Only those lines in the data below from the line containing "30. BE CAREFUL" through the line containing "a.) A helping", both included, should be restated word for word.

# [DATA TO PROCESS]
==============================

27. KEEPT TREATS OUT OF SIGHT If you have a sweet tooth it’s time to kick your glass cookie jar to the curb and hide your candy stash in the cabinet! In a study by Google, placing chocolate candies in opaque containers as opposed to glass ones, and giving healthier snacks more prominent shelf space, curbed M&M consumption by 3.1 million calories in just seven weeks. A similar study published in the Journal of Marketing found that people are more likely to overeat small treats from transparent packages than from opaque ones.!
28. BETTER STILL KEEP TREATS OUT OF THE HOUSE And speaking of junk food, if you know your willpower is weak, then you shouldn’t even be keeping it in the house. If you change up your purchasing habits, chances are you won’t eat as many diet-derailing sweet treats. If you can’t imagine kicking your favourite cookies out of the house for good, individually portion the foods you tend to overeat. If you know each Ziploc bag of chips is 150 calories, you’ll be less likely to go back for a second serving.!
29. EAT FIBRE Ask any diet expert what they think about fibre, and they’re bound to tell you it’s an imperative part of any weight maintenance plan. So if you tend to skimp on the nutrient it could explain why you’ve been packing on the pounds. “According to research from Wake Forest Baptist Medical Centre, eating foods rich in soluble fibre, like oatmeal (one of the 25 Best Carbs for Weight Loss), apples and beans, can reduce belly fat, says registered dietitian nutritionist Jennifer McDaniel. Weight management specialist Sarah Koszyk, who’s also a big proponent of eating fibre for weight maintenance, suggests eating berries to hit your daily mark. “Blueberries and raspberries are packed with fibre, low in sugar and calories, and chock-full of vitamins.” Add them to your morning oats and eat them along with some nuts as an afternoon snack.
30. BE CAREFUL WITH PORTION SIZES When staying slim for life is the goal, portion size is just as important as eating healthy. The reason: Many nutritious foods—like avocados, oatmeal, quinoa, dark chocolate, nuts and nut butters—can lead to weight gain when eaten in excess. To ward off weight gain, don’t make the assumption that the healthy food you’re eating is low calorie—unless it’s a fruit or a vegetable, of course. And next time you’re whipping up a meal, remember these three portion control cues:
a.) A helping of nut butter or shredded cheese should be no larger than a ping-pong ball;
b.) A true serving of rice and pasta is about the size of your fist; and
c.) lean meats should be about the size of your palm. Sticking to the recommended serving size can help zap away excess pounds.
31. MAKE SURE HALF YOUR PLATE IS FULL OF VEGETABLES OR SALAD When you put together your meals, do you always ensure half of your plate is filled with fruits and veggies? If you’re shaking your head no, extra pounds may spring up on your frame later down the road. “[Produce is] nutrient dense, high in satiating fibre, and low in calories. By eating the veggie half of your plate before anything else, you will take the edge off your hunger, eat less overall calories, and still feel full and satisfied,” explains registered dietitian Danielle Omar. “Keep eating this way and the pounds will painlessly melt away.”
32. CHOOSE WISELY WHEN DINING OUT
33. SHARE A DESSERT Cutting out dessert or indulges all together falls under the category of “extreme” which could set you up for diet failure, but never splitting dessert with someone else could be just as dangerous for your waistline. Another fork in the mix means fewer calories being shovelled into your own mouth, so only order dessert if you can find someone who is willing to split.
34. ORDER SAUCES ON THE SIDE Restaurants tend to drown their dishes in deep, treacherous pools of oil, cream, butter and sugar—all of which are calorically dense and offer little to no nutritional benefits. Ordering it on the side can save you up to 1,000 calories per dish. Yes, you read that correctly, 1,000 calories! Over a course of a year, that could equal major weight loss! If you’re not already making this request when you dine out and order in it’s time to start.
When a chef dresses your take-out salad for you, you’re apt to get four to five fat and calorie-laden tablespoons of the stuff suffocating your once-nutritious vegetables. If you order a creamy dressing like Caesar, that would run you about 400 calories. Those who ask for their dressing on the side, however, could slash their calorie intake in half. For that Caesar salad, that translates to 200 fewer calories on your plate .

==============================

# [EXERCISE RESULT]
30. BE CAREFUL WITH PORTION SIZES When staying slim for life is the goal, portion size is just as important as eating healthy. The reason: Many nutritious foods—like avocados, oatmeal, quinoa, dark chocolate, nuts and nut butters—can lead to weight gain when eaten in excess. To ward off weight gain, don’t make the assumption that the healthy food you’re eating is low calorie—unless it’s a fruit or a vegetable, of course. And next time you’re whipping up a meal, remember these three portion control cues:
a.) A helping of nut butter or shredded cheese should be no larger than a ping-pong ball;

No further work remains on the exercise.